Got to cut this short, the wife needs me.
I'm not an economist. I'm very well read however. I'm retired and spend a lot of my time looking at Youtube videos on --- economics & MMT, AGW or ACC, anthropology, history of warfare, etc.
I'm smart but was a self-employed carpet cleaner. I earned the title of Master Carper Care Tech and never scored less than 97% on the tests. In 1972 or 3 I was impressed by the Club of Rome Report, "The Limits to Growth". It was claimed to have been refuted, but I strongly felt that the refutations had created a strawman and refuted that. I turned my life around and lived a much simpler life in 1973. So far the report has been spot on. It missed the fact that CO2 was a main pollutant, and AGW might kill us all or make it impossible for civilization to go on.

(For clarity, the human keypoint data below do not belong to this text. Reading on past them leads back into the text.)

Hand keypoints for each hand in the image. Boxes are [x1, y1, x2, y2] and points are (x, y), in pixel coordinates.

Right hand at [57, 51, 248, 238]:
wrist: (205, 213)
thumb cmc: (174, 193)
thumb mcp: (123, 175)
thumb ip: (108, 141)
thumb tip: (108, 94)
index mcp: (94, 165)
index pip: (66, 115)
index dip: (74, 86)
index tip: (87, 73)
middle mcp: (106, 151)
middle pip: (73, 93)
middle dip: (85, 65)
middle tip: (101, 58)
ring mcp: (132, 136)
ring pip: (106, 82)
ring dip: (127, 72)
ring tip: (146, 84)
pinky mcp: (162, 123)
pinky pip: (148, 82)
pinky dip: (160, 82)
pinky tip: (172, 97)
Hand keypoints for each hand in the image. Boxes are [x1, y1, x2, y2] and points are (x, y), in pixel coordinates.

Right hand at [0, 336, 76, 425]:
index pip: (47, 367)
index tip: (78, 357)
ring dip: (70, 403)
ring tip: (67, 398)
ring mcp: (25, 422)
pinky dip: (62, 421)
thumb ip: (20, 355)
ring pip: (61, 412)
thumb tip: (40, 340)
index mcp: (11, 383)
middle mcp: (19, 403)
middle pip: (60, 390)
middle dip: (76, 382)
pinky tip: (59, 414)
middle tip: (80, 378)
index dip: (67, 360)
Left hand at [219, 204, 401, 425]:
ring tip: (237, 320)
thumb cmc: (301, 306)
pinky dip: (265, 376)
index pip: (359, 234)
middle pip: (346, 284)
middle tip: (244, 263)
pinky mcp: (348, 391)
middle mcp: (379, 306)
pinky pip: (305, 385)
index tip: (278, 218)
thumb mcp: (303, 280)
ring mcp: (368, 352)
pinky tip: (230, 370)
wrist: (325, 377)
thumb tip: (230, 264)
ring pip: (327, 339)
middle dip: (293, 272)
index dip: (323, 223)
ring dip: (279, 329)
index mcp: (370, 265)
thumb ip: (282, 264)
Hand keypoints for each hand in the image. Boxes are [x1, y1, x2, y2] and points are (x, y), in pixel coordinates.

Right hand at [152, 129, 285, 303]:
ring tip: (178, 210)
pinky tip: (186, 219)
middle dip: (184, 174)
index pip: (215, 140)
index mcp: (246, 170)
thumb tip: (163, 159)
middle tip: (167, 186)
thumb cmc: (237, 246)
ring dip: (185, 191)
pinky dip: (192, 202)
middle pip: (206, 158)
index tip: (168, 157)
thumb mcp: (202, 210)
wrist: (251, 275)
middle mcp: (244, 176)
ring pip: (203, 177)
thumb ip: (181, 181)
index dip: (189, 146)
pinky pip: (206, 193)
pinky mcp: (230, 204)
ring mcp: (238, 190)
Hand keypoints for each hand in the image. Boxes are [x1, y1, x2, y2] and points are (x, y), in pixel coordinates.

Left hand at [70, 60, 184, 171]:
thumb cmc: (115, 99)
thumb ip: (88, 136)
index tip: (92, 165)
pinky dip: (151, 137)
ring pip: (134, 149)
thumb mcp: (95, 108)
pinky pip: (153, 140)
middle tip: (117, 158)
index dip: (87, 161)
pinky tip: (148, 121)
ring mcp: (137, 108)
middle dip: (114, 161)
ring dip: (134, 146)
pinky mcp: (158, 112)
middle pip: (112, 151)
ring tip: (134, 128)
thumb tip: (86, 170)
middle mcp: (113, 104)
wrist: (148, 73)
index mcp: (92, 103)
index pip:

The way I see it, there must always be competition. Competition is a good thing because it leads to tech progress. As I see it, empowered worker utopias lack competition and so are not stable. They must always develop some way for the people to compete. Stalinism is just one way that this process can play out.
. . . Capitalism is built around competition. Capitalists strive to win and winning can be having a monopoly. When this happens competition is reduced in that part of the economy. So, the economic system and its founding laws must make it hard to gain a monopoly or reduce the benefits of having one.
. . . The nationalism you seem to attack is just another form of competition. Sort of like the sports teams I mention below
After AGW has slashed the world's population to somewhat less than a billion, I want to see a new better civilization be formed.
The 1st rule of it is population must be stabilized somehow. 2nd rule is economic growth can't grow exponentially. 3rd rule is competition must be channeled into the right forms. [Wars are destructive but sometimes necessary I see wars as part of a continuum; single muggers, organized muggers, the mafia, and aggressive nations; the last are put down with wars]. So, I see capitalism as a good starting place. It can have economic competition inside nations and between nations (in both locations mostly instead of wars or lessor violence).
. . . You keep saying that capitalists will not like it and will chaff under my rules. So what, I already know that. And I don't care. If I may use an analogy --- in the Legend of the Wild West the "takers" liked the might makes right situation, they could just take what they wanted. Some might see this as just human nature playing out in its most raw form. However, soon the mass of the people called for and got "Lawmen" to make murder and theft less of a winning strategy. They were never fully stopped but they were massively reduced. So, the key thing is that the mass of the people must keep the capitalists contained. I see this as fairly stable as long as the rules are very hard to change.
. . . Another analogy --- Professional sports have evolved to have a draft system. This was better for the owners because every team has a much more equal chance of winning. This increased ticket sales and TV revenue. The old system was not as good.
. . . So, I'm calling for economic competition between nations, but with some major rules changed. Exactly which ones, I'm not sure about yet. However, some are --- no gunboat diplomacy, no sending the CIA into a nation to destabilize it, nations like the current Germany can not keep exporting more than they import forever, understand that debts that can't be repaid will not be repaid and the fault is more on the lender than the borrower so they must be forgiven somehow (fiat currency could make it easier to do this, just forgive the debt and the bank's nation gives the bank half of what it lost in "printed" money), etc.
Got to cut this short, the wife needs me.